About your question if armor in the books is something that is passed down to younger generarions: as far as I can remember, there is no mention about Gimli inheriting his father weapons and armor1, but considering that for what we know of their culture they had a very strong sense of family, it is not implausible that they could have had items that were considered "sacred heirlooms", given from father to son.
In the movies, Gloin was intentionally depicted in a way that resembled Gimli, in more than a point of view: apart the physical resemblance (similar beards and hairstyle with the same color) they shared the same helm, the same axe, and more or less the same armor style with the same reddish/brown hue.
This was done to add to the sense of continuity of the two movie series and to make more evident that these two characters are strongly related.
I remember, from the DVD extras of the Hobbit movies, that the producers wanted to give every dwarf "family" some common traits2, some subtle similar features (weapons, clothes, hairstyles and beards) that tied even from a visual point of view those characters that were relatives and had stronger family bonds.
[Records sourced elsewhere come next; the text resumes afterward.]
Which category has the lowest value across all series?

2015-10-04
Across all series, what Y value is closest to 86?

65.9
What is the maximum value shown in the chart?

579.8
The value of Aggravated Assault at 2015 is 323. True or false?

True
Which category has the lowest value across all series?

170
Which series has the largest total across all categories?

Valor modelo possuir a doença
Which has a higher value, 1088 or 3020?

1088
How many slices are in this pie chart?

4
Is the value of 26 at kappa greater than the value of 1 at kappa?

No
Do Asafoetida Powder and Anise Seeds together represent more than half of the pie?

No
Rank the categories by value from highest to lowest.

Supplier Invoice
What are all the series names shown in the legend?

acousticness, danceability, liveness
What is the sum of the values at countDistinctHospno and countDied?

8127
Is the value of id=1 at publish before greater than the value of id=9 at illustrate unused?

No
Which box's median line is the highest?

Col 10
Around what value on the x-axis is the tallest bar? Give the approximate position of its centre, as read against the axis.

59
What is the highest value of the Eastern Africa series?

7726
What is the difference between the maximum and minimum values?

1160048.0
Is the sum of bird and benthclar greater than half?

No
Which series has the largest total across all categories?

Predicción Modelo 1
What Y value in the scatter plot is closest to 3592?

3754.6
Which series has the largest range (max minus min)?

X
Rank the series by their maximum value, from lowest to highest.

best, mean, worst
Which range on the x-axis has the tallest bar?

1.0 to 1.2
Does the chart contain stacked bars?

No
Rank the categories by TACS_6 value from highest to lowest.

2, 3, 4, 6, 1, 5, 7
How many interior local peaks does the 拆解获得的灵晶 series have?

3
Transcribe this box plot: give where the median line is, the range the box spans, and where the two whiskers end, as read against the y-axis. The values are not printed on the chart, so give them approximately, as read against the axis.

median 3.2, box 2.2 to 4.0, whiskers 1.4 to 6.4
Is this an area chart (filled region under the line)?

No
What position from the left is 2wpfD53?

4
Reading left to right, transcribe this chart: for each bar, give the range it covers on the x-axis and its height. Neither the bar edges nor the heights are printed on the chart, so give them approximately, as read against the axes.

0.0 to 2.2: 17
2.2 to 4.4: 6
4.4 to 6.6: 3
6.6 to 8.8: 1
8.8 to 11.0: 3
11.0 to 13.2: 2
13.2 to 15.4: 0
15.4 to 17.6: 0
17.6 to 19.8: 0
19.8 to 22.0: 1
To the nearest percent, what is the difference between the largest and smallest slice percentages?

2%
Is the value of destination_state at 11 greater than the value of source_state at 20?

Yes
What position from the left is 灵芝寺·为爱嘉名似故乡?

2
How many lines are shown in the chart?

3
If you look at the thirteen dwarves together
you can see that, in example, Thorin, Fili and Kili have a loose visual resemblance, just like Balin and Dwalin or Oin and Gloin.
Gloin himself, then, when seen together all other Dwarves, is immediately recognizable as the most similar to Gimli, his physical appearance is very distinctive and suggest his family ties. Add to this that using the same exact helm and axe was also a little easter egg.
1. Or just wearing some in the same style. Dwarves were known to be strong and vigorous even in their old age, and Gloin was not that old for dwarf standards during the War of the Ring: it is possible that he still needed his battle gear for himself.
2. While preserving also each character individuality and unique features.